Enquanto o “Superclássico” entre os dois times mais populares da Argentina caminhava para um empate sem gols, o árbitro concedeu um pênalti nos acréscimos para o River que Miguel Borja converteu para entregar a vitória aos líderes da liga, deixando o Boca, atual campeão nacional, em 13º na tabela.
Palavecino então comemorou o gol diante dos jogadores do Boca, desencadeando uma briga que parou a partida por 16 minutos, que teve intervenção da polícia do estádio e resultou nas expulsões de três jogadores de cada lado, além do técnico do Boca, Jorge Almirón.
A Promotoria para Grandes Eventos de Buenos Aires apresentou acusações contra Palavecino e Vázquez por incitar a desordem, e contra Rojo por entrar em campo sem autorização, já que o ex-zagueiro do Manchester United não participou da partida por conta de uma lesão.
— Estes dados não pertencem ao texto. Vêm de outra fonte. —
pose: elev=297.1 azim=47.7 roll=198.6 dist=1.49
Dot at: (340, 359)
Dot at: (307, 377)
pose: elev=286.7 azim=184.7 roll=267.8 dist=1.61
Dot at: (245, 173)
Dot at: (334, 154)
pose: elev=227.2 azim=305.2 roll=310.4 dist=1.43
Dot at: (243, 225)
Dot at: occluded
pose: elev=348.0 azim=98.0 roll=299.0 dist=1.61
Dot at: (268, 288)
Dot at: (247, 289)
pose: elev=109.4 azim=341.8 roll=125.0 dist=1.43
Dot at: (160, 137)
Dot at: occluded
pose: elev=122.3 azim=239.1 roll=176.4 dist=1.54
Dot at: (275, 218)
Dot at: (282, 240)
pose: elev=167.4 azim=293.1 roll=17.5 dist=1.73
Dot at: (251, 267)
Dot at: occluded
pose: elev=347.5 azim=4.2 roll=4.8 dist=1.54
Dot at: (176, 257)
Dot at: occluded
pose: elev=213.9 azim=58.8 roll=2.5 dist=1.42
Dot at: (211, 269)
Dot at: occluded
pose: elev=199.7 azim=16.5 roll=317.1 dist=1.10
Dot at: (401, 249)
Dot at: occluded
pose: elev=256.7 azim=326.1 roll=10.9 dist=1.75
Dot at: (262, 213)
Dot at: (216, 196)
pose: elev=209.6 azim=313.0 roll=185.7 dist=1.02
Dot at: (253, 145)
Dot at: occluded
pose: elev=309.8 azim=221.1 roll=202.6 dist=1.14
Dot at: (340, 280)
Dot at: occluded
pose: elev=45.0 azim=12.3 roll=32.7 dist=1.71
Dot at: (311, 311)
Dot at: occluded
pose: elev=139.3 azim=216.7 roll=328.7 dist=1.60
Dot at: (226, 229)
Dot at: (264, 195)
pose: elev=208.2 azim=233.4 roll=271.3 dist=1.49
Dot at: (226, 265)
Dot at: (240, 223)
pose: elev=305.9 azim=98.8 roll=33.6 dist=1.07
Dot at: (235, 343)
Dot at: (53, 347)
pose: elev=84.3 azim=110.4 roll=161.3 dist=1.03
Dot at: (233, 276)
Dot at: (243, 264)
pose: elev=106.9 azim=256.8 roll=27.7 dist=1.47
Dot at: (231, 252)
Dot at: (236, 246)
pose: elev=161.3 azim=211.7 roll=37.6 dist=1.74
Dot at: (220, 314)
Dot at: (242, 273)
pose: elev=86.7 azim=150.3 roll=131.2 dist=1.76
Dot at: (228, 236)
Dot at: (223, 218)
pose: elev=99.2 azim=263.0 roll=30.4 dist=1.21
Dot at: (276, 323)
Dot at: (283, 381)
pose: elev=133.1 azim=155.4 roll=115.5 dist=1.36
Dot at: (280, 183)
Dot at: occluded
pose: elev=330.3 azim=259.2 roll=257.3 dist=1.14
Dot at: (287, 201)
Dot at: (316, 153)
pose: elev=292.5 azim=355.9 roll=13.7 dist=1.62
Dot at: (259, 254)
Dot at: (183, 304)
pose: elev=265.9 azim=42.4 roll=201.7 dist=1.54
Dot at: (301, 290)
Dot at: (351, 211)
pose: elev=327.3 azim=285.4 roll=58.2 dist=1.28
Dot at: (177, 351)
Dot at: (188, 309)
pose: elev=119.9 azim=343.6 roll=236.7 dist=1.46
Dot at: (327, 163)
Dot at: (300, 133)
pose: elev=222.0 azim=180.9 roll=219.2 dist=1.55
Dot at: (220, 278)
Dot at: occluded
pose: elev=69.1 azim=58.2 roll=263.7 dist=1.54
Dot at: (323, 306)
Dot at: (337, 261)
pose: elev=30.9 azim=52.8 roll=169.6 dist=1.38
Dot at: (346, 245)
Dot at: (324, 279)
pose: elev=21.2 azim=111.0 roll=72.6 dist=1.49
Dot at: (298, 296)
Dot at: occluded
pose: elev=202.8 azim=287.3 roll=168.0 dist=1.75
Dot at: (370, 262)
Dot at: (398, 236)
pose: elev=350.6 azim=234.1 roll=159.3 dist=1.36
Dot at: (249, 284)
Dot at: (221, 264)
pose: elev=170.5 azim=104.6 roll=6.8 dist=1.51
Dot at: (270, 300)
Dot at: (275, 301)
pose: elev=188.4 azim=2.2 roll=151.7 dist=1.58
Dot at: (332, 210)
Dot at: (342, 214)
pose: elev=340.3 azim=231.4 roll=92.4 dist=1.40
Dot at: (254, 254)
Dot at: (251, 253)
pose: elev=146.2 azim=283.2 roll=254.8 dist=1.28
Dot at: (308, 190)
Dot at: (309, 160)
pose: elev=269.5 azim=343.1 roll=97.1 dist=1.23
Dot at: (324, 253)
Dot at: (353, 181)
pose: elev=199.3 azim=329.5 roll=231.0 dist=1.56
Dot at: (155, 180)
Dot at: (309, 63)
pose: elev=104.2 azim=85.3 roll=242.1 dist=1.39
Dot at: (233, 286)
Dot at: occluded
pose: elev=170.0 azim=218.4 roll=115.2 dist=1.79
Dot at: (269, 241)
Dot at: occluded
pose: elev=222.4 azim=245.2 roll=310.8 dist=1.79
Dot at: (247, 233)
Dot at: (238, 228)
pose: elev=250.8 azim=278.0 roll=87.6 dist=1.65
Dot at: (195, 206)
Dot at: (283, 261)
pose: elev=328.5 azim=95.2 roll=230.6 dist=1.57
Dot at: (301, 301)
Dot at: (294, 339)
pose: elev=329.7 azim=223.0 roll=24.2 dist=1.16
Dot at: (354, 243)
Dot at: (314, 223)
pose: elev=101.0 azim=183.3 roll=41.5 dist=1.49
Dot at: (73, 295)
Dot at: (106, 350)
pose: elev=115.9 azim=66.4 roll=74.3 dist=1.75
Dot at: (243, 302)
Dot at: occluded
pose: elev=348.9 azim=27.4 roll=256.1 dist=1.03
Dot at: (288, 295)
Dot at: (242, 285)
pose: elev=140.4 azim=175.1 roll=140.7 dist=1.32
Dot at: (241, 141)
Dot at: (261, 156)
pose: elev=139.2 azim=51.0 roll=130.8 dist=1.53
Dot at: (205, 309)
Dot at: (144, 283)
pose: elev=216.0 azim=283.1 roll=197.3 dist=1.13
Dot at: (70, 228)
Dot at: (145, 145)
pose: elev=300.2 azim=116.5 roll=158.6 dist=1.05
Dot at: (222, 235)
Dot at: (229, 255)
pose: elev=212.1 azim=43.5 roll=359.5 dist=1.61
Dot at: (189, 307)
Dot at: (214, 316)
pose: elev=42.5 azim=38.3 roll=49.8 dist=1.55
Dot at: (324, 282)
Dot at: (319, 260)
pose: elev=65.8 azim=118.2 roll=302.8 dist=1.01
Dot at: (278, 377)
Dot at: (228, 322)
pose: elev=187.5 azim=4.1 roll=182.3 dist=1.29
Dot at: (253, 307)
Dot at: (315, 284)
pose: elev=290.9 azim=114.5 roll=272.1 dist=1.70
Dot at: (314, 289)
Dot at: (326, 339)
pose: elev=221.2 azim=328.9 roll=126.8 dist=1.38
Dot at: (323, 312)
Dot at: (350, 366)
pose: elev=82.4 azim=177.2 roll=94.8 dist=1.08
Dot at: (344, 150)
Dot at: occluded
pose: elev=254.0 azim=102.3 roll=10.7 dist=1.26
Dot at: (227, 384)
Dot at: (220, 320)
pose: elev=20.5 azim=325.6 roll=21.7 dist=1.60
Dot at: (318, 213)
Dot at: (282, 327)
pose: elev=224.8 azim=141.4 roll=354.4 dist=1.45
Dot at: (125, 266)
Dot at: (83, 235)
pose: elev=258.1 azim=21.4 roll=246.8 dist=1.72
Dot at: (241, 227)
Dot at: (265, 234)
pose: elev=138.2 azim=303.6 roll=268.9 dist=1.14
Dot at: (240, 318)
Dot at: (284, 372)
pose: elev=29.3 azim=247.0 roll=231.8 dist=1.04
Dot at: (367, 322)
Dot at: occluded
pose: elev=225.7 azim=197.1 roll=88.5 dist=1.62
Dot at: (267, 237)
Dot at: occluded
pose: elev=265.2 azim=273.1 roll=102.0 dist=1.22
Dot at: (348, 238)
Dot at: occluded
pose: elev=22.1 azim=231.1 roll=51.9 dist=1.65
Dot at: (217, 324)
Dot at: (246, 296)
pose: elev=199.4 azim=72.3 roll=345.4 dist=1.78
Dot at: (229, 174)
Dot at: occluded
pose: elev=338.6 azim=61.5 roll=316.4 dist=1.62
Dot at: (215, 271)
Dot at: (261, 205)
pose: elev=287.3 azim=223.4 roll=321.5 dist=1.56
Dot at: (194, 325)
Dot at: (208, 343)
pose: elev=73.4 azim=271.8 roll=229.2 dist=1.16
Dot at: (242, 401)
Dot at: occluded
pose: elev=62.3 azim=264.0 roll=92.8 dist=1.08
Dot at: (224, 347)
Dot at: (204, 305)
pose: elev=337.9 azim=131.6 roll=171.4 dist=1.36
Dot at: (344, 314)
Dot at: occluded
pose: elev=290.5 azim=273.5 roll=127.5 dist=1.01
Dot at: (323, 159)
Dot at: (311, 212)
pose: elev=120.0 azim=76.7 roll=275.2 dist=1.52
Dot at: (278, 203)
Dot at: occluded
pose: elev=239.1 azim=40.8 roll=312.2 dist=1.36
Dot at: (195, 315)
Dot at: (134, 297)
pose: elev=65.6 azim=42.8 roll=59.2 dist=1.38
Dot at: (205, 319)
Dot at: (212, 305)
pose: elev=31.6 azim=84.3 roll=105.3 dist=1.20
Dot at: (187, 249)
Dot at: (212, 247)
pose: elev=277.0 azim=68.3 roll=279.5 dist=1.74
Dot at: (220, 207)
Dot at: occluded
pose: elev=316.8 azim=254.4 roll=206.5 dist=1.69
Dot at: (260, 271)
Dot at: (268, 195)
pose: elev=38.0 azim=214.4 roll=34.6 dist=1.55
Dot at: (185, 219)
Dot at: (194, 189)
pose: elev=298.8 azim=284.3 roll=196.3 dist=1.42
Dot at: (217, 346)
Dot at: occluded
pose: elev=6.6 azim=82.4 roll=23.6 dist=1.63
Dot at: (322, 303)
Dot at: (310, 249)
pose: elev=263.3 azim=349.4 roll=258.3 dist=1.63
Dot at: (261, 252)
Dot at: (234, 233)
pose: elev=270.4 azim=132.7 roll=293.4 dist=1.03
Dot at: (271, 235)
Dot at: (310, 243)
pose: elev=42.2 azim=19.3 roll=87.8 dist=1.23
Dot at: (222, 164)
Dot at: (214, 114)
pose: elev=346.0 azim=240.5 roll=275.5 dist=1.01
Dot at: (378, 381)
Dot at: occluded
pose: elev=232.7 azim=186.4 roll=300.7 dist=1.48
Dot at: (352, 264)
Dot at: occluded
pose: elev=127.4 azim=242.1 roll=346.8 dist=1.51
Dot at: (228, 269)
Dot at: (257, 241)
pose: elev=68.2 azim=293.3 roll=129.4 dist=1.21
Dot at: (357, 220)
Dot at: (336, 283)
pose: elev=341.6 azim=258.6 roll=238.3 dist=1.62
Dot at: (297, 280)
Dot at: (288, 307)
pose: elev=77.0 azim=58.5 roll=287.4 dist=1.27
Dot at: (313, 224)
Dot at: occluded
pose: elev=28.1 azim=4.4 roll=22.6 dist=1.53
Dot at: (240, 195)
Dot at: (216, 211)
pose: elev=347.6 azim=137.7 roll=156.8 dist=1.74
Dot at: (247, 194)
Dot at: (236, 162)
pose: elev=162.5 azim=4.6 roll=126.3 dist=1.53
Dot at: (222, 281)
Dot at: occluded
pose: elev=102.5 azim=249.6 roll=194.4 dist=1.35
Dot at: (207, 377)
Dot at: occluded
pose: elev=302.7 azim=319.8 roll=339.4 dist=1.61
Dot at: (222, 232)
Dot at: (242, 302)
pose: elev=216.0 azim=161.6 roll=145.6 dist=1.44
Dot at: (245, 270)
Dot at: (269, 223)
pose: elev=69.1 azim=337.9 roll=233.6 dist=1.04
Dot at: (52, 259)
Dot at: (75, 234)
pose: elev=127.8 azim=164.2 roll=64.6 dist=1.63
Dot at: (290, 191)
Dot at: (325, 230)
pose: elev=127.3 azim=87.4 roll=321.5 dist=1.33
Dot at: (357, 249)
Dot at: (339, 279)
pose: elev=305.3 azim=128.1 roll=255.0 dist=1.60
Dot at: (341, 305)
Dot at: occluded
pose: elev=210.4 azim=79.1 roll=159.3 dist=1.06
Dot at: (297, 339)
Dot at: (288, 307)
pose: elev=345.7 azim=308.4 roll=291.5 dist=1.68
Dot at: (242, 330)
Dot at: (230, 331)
“O Marcos foi ajudar o time porque ele é o capitão e foi colaborar, não foi prejudicar ninguém”, disse o presidente do Boca Juniors, Jorge Amor, à Reuters.
“Essas são as consequências da arbitragem pelas quais nos sentimos prejudicados. Não sou a favor de nenhum ato de violência. Ninguém procurava agressão, tudo começou depois do grito (de Palavecino após o gol)”, disse.
Palavecino se desculpou nesta segunda-feira, dizendo que lamentava ações e admitiu que não conseguiu se controlar.
“Foi um erro e não é a imagem que queremos passar no River. Há um caminho a percorrer e temos de segui-lo”, disse o meio-campista à emissora local Tyc Sports.